Вот пример использования symfit
.В качестве примера я выбираю выборку из двумерного нормального распределения без ковариации.
import numpy as np
import matplotlib.pyplot as plt
from symfit import Model, Fit, Parameter, Variable, integrate, oo
from symfit.distributions import Gaussian
from symfit.core.objectives import LogLikelihood
# Make variables and parameters
x = Variable('x')
y = Variable('y')
m = Variable('m')
x0 = Parameter('x0', value=0.6, min=0.5, max=0.7)
sig_x = Parameter('sig_x', value=0.1)
y0 = Parameter('y0', value=0.7, min=0.6, max=0.9)
sig_y = Parameter('sig_y', value=0.05)
pdf = Gaussian(x=x, mu=x0, sig=sig_x) * Gaussian(x=y, mu=y0, sig=sig_y)
marginal = integrate(pdf, (y, -oo, oo), conds='none')
print(pdf)
print(marginal)
model = Model({m: marginal})
# Draw 10000 samples from a bivariate distribution
mean = [0.59, 0.8]
cov = [[0.11**2, 0], [0, 0.23**2]]
xdata, ydata = np.random.multivariate_normal(mean, cov, 10000).T
# We provide only xdata to the model
fit = Fit(model, xdata, objective=LogLikelihood)

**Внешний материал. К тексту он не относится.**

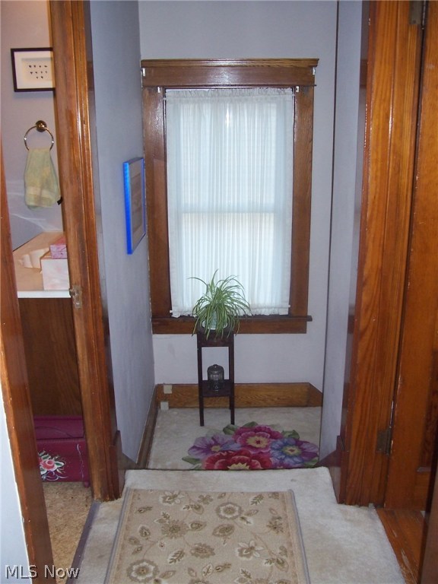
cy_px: 292
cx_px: 219
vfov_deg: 54.0
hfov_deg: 41.8
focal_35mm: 34
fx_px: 574
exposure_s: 1/60
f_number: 2.7
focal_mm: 5.6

fit_result = fit.execute()
print(fit_result)
xaxis = np.linspace(0, 1.0)
plt.hist(xdata, bins=100, density=True)
plt.plot(xaxis, model(x=xaxis, **fit_result.params).m)
plt.show()
Это печатает следующее для pdf и предельного распределения:
>>> exp(-(-x0 + x)**2/(2*sig_x**2))*exp(-(-y0 + y)**2/(2*sig_y**2))/(2*pi*Abs(sig_x)*Abs(sig_y))

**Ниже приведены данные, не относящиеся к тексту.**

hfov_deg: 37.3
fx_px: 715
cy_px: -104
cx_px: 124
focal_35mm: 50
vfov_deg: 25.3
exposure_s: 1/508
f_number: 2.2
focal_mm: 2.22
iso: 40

>>> sqrt(2)*sig_y*exp(-(-x0 + x)**2/(2*sig_x**2))/(2*sqrt(pi)*Abs(sig_x)*Abs(sig_y))
И для подгонкирезультаты:
Parameter Value Standard Deviation
sig_x 1.089585e-01 7.704533e-04
sig_y 5.000000e-02 nan
x0 5.905688e-01 -0.000000e+00
Fitting status message: b'CONVERGENCE: REL_REDUCTION_OF_F_<=_FACTR*EPSMCH'
Number of iterations: 9
Regression Coefficient: nan
Вы можете видеть, что x0
и sig_x
получены правильно, но никакой информации опараметр, чтобы сделать с y
.Я думаю, что в этом примере это имеет смысл, поскольку здесь нет корреляции, но я оставлю вас в борьбе с такими деталями;).